Peut-être, mais l’exemple que j’ai indiqué n’est pas une question de “manque de précision”, c’est même plutôt précis. Au minimum, c’est une erreur de communication qui donne l’impression (j’espère que ce n’est effectivement qu’une impression) d’un sujet mal maîtrisé. Et je répète que même si on en reste à Mars, la production d’énergie dans la banlieue de cette planète semble un peu limite, et il y a par ailleurs bien d’autres points qui laissent dubitatif dans ce qui a été présenté quand on essaie de creuser un peu, malheureusement avec des informations disponibles relativement sommaires et floues.
Je pense qu’il faut considérer cette vue de l’ITS sur fond de surface jupiterienne, avant tout comme une vue artistique. Les auteurs de science-fiction ont fait bien pire…et elle n’est quand même pas totalement fausse.

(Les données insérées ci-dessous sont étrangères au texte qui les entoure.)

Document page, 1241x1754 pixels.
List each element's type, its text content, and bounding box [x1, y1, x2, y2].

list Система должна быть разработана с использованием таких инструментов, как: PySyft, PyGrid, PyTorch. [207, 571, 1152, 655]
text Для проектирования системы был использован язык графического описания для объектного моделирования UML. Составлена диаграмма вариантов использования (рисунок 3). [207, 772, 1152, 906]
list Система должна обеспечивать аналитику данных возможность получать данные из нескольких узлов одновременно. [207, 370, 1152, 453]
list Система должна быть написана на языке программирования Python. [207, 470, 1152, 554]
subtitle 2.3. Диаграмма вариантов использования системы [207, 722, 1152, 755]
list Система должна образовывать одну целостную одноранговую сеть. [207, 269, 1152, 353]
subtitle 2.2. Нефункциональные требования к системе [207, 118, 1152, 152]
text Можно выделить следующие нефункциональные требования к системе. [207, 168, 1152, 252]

En effet, sur le fond, les panneaux solaires ne seront évidemment pas la seule source d’énergie dans l’environnement jupiterien mais ils le seront quand même résiduellement. La sonde Juno qui orbite actuellement autour de Jupiter est équipée de grands panneaux solaires et ils sont utilisés. De toute façon un voyage dans le monde de Jupiter commence dans l’environnement terrestre où l’énergie solaire reçue est très importante. Quand elle le devient moins, on ne voit pas pourquoi il faudrait replier les panneaux solaires puisqu’ils n’occasionnent aucune gêne et qu’ils peuvent encore servir d’appoint non négligeable.

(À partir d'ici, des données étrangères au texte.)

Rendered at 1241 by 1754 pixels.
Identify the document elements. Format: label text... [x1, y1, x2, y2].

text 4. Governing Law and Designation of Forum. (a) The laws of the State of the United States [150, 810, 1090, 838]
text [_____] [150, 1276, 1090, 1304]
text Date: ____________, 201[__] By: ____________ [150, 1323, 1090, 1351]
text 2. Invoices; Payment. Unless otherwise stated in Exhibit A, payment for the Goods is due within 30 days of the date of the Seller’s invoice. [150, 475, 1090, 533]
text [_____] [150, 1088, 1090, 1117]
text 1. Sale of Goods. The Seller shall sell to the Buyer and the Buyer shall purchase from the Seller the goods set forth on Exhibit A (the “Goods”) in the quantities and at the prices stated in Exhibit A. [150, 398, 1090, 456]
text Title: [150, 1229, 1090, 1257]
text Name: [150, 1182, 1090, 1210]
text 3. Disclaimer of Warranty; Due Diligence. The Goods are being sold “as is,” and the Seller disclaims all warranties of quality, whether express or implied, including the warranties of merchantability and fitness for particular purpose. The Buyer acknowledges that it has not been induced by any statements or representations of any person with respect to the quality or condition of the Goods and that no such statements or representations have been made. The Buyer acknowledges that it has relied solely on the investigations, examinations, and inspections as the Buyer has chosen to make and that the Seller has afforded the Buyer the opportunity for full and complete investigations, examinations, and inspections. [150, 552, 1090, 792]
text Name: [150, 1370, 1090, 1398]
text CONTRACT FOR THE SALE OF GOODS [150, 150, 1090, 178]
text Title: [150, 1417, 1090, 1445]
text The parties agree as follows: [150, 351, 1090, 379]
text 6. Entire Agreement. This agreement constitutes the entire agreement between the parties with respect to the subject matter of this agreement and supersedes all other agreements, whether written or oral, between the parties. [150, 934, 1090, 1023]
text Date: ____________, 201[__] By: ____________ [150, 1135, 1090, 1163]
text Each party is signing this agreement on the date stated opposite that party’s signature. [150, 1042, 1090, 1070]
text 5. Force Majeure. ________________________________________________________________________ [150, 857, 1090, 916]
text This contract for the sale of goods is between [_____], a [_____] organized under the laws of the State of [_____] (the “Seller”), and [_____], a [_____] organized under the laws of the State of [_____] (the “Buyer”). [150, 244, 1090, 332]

Appoint vraiment complètement négligeable pour un tel vaisseau (1/100 env. de l’intensité en orbite terrestre dans la banlieue de Saturne) et qui diminue très rapidement (comme le carré de la distance) dès que l’on s’éloigne de la Terre. Ce n’est pas une sonde! Et oui, il y a de gros inconvénients à avoir ces panneaux, si bien sûr on veut qu’ils servent vraiment à quelque chose. Dans la configuration présentée, ils obligeraient à positionner tout le vaisseau en permanence de telle manière qu’ils soient toujours bien orientés vers le Soleil,ce qui empêcherait définitivement de prévoir la création d’une gravité artificielle par mise en rotation de deux vaisseaux reliés. Et aller jusqu’à Saturne, compte tenu de la longueur du trajet, en restant en permanence en apesanteur … ! A mon avis, la seule solution crédible pour un ITS vraiment “universel” comme souhaité par Elon Musk est le recours à l’énergie nucléaire. Dernier point, Elon Musk a bien précisé dans son speech que les images présentées n’étaient PAS des vues d’artiste.

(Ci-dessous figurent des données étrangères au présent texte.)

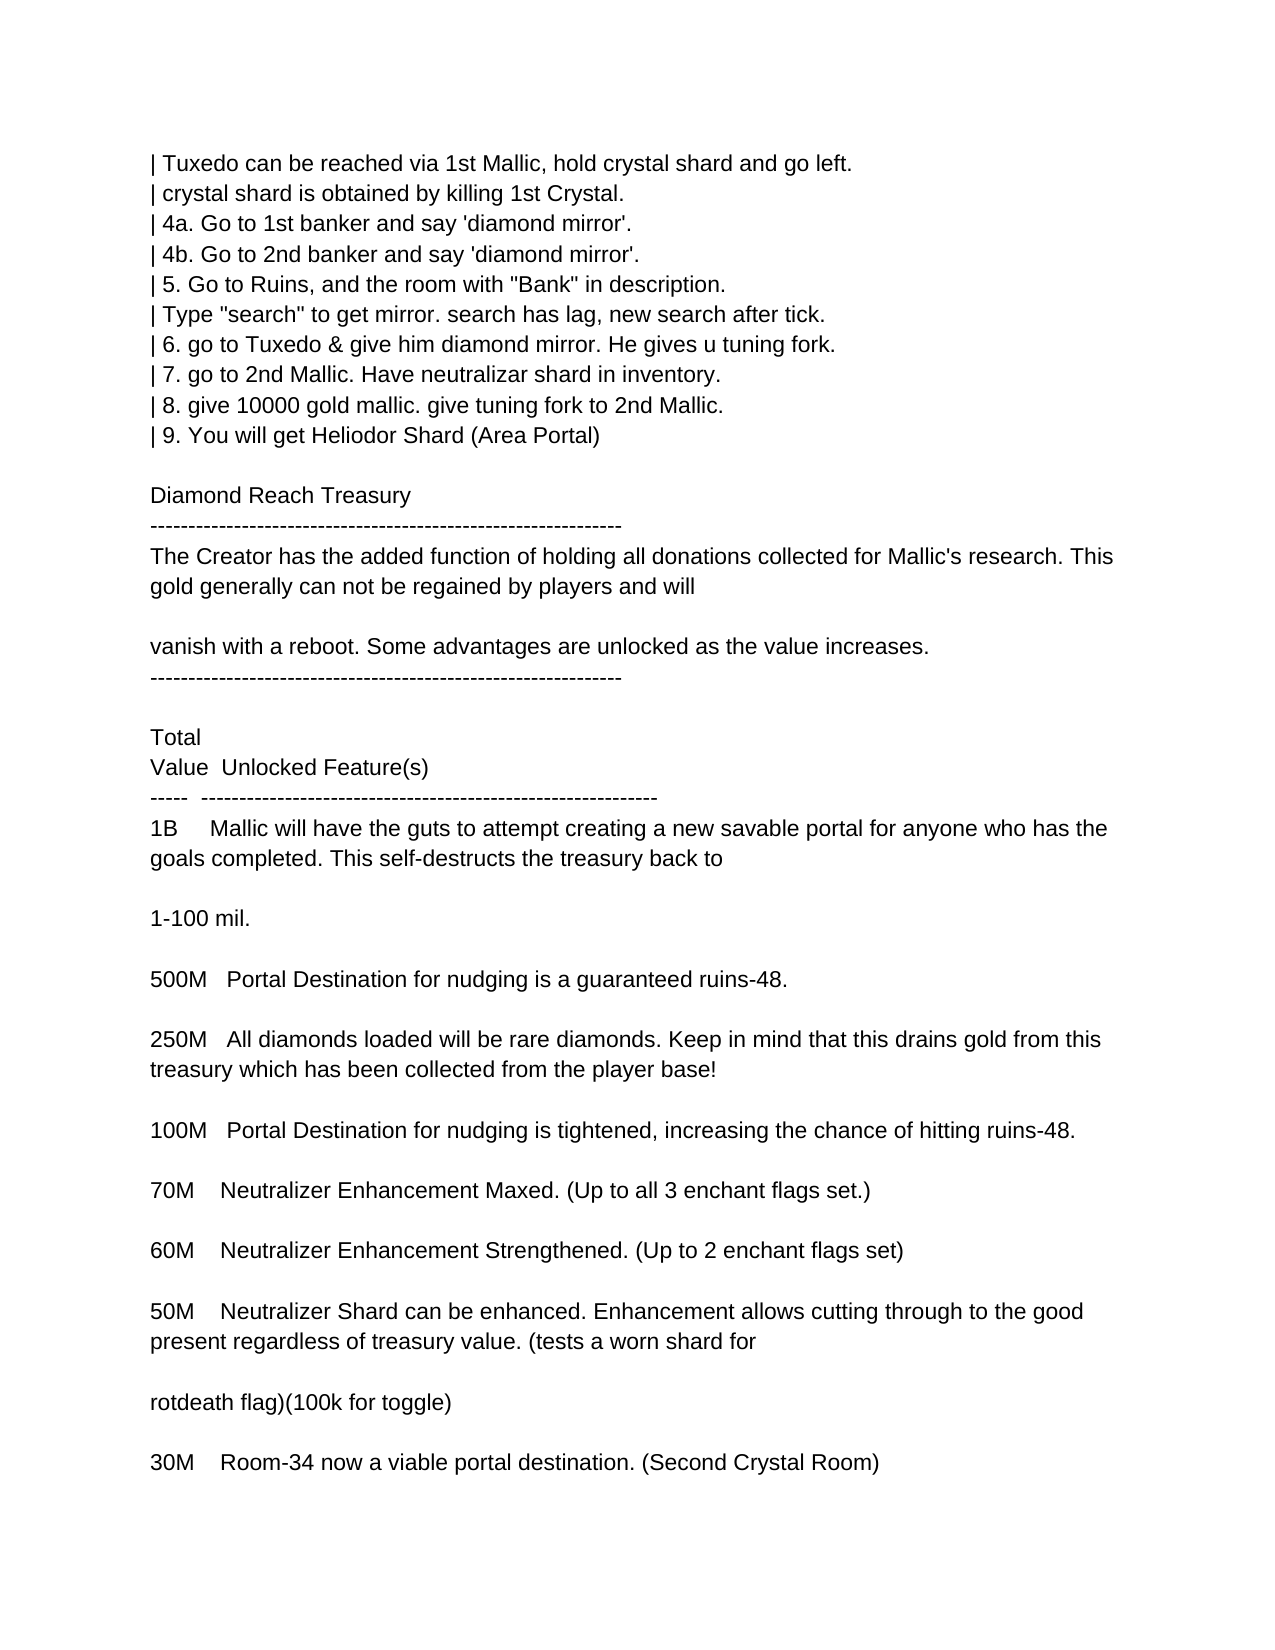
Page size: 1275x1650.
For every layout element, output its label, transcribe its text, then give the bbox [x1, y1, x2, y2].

text -------------------------------------------------------------- [150, 663, 1125, 690]
text Total [150, 724, 1125, 750]
text 100M Portal Destination for nudging is tightened, increasing the chance of hitting ruins-48. [150, 1117, 1125, 1143]
text Diamond Reach Treasury [150, 482, 1125, 509]
text rotdeath flag)(100k for toggle) [150, 1388, 1125, 1415]
text 50M Neutralizer Shard can be enhanced. Enhancement allows cutting through to the good present regardless of treasury value. (tests a worn shard for [150, 1298, 1125, 1354]
text | Tuxedo can be reached via 1st Mallic, hold crystal shard and go left. [150, 150, 1125, 176]
text | crystal shard is obtained by killing 1st Crystal. [150, 180, 1125, 207]
text vanish with a reboot. Some advantages are unlocked as the value increases. [150, 633, 1125, 660]
text | 4a. Go to 1st banker and say 'diamond mirror'. [150, 210, 1125, 237]
text 30M Room-34 now a viable portal destination. (Second Crystal Room) [150, 1449, 1125, 1475]
text ----- ------------------------------------------------------------ [150, 784, 1125, 811]
text | 5. Go to Ruins, and the room with "Bank" in description. [150, 271, 1125, 297]
text 60M Neutralizer Enhancement Strengthened. (Up to 2 enchant flags set) [150, 1237, 1125, 1264]
text | 8. give 10000 gold mallic. give tuning fork to 2nd Mallic. [150, 392, 1125, 418]
text Value Unlocked Feature(s) [150, 754, 1125, 781]
text 1B Mallic will have the guts to attempt creating a new savable portal for anyone who has the goals completed. This self-destructs the treasury back to [150, 814, 1125, 871]
text | 9. You will get Heliodor Shard (Area Portal) [150, 422, 1125, 448]
text | 7. go to 2nd Mallic. Have neutralizar shard in inventory. [150, 361, 1125, 388]
text | 4b. Go to 2nd banker and say 'diamond mirror'. [150, 241, 1125, 267]
text 250M All diamonds loaded will be rare diamonds. Keep in mind that this drains gold from this treasury which has been collected from the player base! [150, 1026, 1125, 1083]
text The Creator has the added function of holding all donations collected for Mallic's research. This gold generally can not be regained by players and will [150, 543, 1125, 599]
text 500M Portal Destination for nudging is a guaranteed ruins-48. [150, 966, 1125, 992]
text | 6. go to Tuxedo & give him diamond mirror. He gives u tuning fork. [150, 331, 1125, 358]
text 70M Neutralizer Enhancement Maxed. (Up to all 3 enchant flags set.) [150, 1177, 1125, 1203]
text | Type "search" to get mirror. search has lag, new search after tick. [150, 301, 1125, 327]
text -------------------------------------------------------------- [150, 512, 1125, 539]
text 1-100 mil. [150, 905, 1125, 932]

Je pense qu’il n’est pas pertinent de démolir le projet qu’a Elon Musk d’aller sur Mars, sous prétexte que les panneaux solaires de l’ITS ne seraient pas suffisamment puissants pour alimenter en énergie les passagers d’une mission vers Saturne (on ne sait d’ailleurs même pas combien ils seraient à bord, entre autres). Pour résumer, “on n’en est pas encore là” ! Par contre les missions vers Mars sont, elles, d’actualité et c’est par rapport à cet objectif qu’il faut étudier (et éventuellement critiquer) le projet d’ITS.
Je ne “démolis” pas le projet d’Elon Musk. J’essaie juste, dans la mesure de mes modestes connaissances et compétences, et comme Elon Musk lui-même l’a suggéré, d’en faire une analyse critique pour mette en évidence des points qui mériteraient d’être éventuellement repensés (mieux vaut réagir tôt que trop tard!). Ce n’est pas non plus, ni même essentiellement, sous un “prétexte” lié à un éventuel vol vers Saturne. je répète encore une fois (!) que même dans la banlieue martienne, la production possible des panneaux tels que présentés à l’IAC 2016 semble un peu limite d’après les petits calculs que j’ai pu faire. L’inconvénient explicité d’avoir de tels panneaux attachés au vaisseau est par ailleurs en grand partie aussi valable pour un vol vers Mars et pas seulement vers Saturne. Enfin, cette question des panneaux solaires n’était qu’un exemple, comme je l’ai bien précisé; il y a d’autres points qui paraissent discutables (et qui n’ont rien à voir avec un vol vers Jupiter ou Saturne!). je travaille à un petit mémo sur ces questions, mais cela entraînerait trop loin de proposer ces réflexions, qui demandent de plus long développements, certains numériques, dans un blog comme celui-ci.